We evaluated CTH using a severity grading score adapted from Jackson et al. [22]. In their two-center study with 27 patients and 30 EVDs, CTH incidence was 47.7% (n = 14). As in our study, the majority of CTHs had severity grade 1 (35.7%), or grade 2 (50%) with only 2 CTHs graded 3 (14.3%). We made a slight modification to this severity score to reduce apparent subjectivity between grades 2 and 3. Our severity score results were similar (Table 3) with a few more grade 3 CTHs. Using three CTH “distance from skull” strata (superficial, middle, and deep), we found that most CTHs occurred in the superficial and middle regions of the catheter (48% T1 CT; 39% T2 CT) rather than deep at the brain–ventricle interface. This likely reflects the high density of arteries and veins on and close to the brain surface. Conversely, only 3 and 6% of CTHs, on T1 and T2 CTs, respectively, were in the deep location only.

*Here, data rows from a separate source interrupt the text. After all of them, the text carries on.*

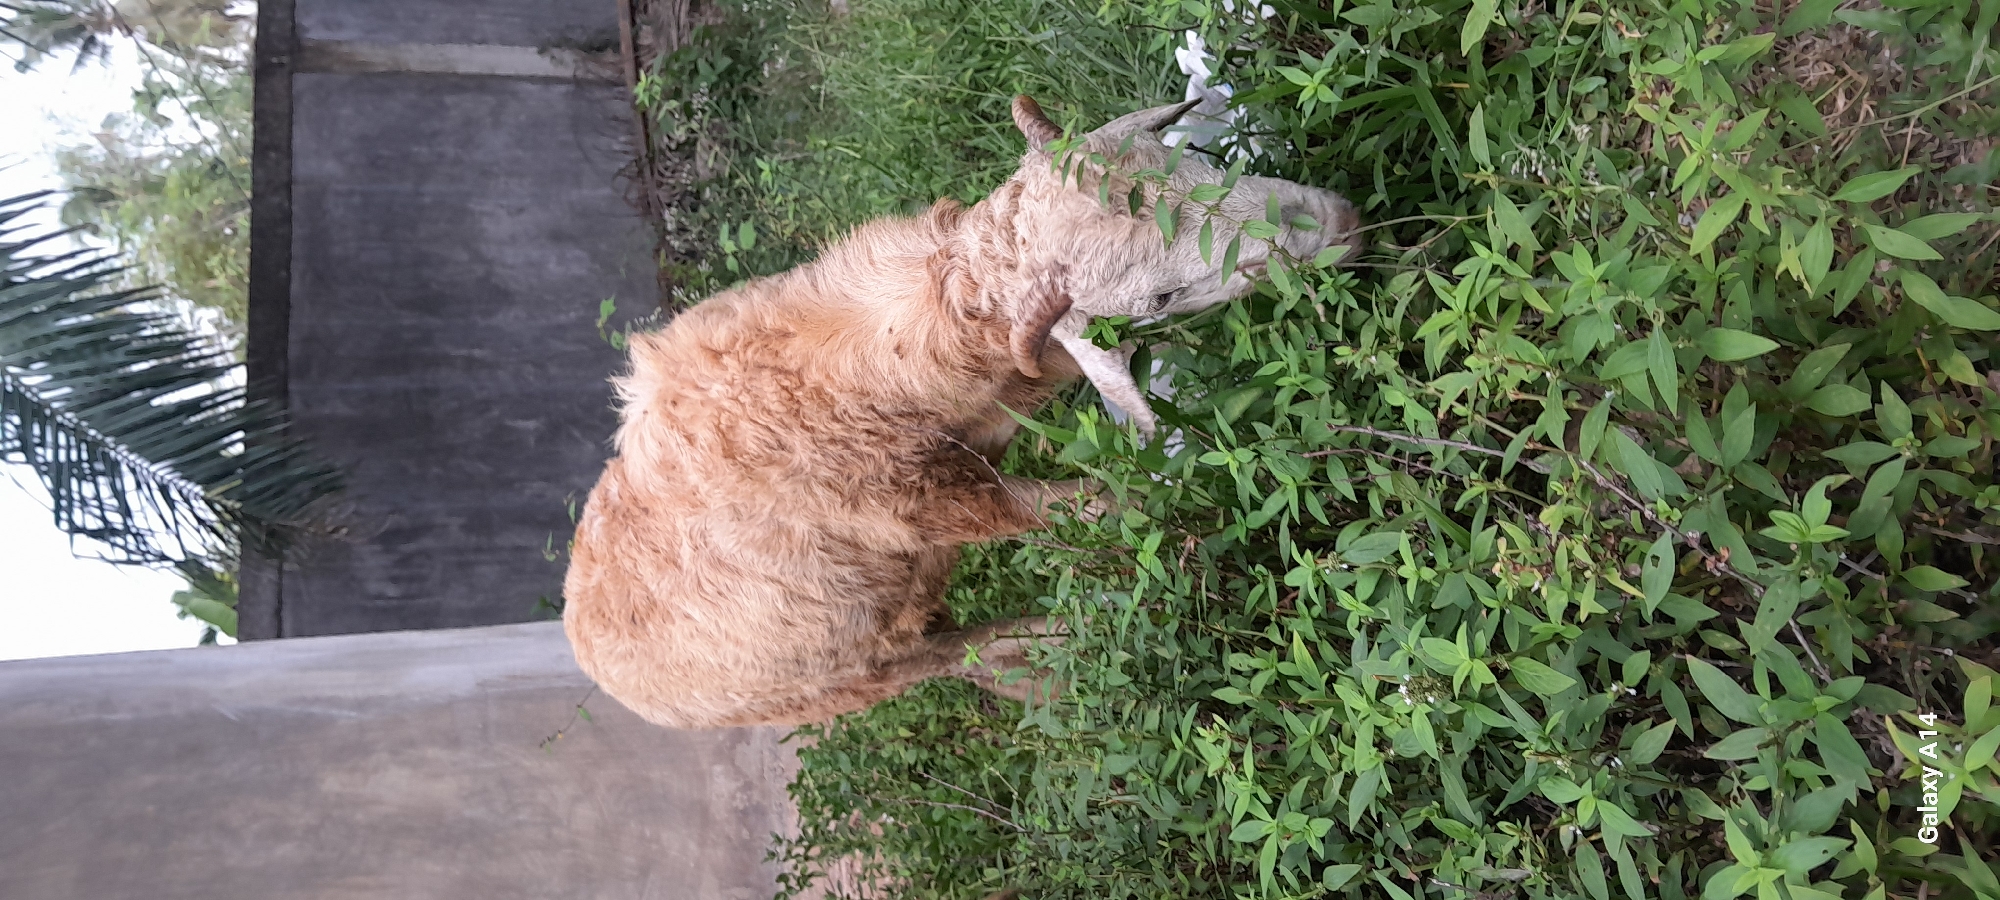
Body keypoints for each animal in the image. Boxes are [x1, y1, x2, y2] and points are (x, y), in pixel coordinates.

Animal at [562, 95, 1359, 729]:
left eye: (1186, 155)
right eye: (1159, 296)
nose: (1336, 220)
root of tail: (585, 645)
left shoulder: (996, 414)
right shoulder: (937, 503)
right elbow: (1088, 506)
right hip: (857, 678)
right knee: (957, 655)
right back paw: (1063, 649)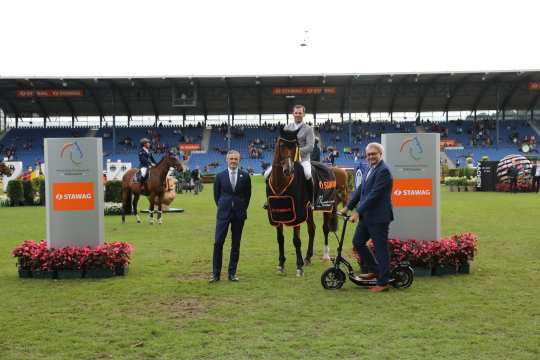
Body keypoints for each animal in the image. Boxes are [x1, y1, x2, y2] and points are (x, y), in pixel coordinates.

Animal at [266, 129, 350, 276]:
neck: (280, 183)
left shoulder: (297, 214)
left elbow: (296, 240)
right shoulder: (276, 214)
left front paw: (299, 266)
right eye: (281, 145)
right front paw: (281, 264)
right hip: (309, 211)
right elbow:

Catheter Placement Location

Two studies report the original Kakarla score for catheter placement accuracy. Kakarla et al. [8] reported grade 1, 2, and 3 accuracy of 77, 10, and 13%, respectively. Foreman et al. [10] investigated placement accuracy for catheters placed in the OR and in the ICU and reported grade 1, 2, and 3 accuracy of 67.7, 25.8, and 6.5% in ICU-placed catheters and 55.6, 42.2, and 2.2%, respectively, in OR-placed catheters. Our results are similar to both studies (combining grades 0 and 1 as “1” from the original Kakarla score). For OR-placed catheters, we also found slightly better accuracy (grades 1, 2, 3 = 72.2, 19.3, 8.4 vs. 69.3, 20.1, 11%, respectively, for ICU- or ED-placed catheters). Patil et al. modified the original Kakarla score with addition of a category 4 for failed procedure. They found 79% of catheters had grade 1 accuracy, while 14, 5, and 2% were grade 2, 3, and 4, respectively [20]. We observed an increase in grade 2 and decrease in grade 3 placed catheters between T1 and T2 scans, likely due to repositioning or removal of initial grade 3 catheters or different head angles between scans.

Limitations

There are several limitations to this study. Despite imaging protocols, image acquisition post-EVD placement was not consistently performed at specified time points since patients were not yet enrolled in the CLEAR III trial at time of first CT. However, all patients acquired both initial and follow-up CT scans allowing determination of early and delayed CTH incidence and almost all patients (87.4%) had at least one CT on each day prior to randomization. The association of several potentially important factors with CTH incidence could not be analyzed with these data including surgeon experience in catheter placement, technical aspects of EVD placement, and timing of platelet transfusion (prior to or following EVD placement). This study was not powered to assess association between platelet transfusion and CTH in patients taking antiplatelet agents. Another limitation is our inability to address catheter accuracy and CTH in cases excluded from the trial. Moreover, results of this study are not necessarily generalizable to EVD placement in other conditions requiring urgent EVD placement (for example, subarachnoid hemorrhage or traumatic brain injury). Finally, our definition for symptomatic CTH as associated with a glasgow coma scale drop by 2 or more points may be insensitive to relevant clinical sequelae, particularly among patients in poor neurologic condition.

Conclusions

The accuracy of emergent EVD placement in 73 sites in the CLEAR III trial is equal to or better than convenience samples from the published literature. The initial CTH incidence was low and remained low during stabilization. Symptomatic hemorrhage associated with emergent EVD placement was uncommon (0.2%). CTH appears to be associated with several potentially modifiable risk factors including hospital location of EVD placement (OR vs. ICU/ED), accuracy of placement, and prior use of antiplatelet agents. CTH may be an index of occult or overt coagulopathy given the association of CTH with unstable IVH.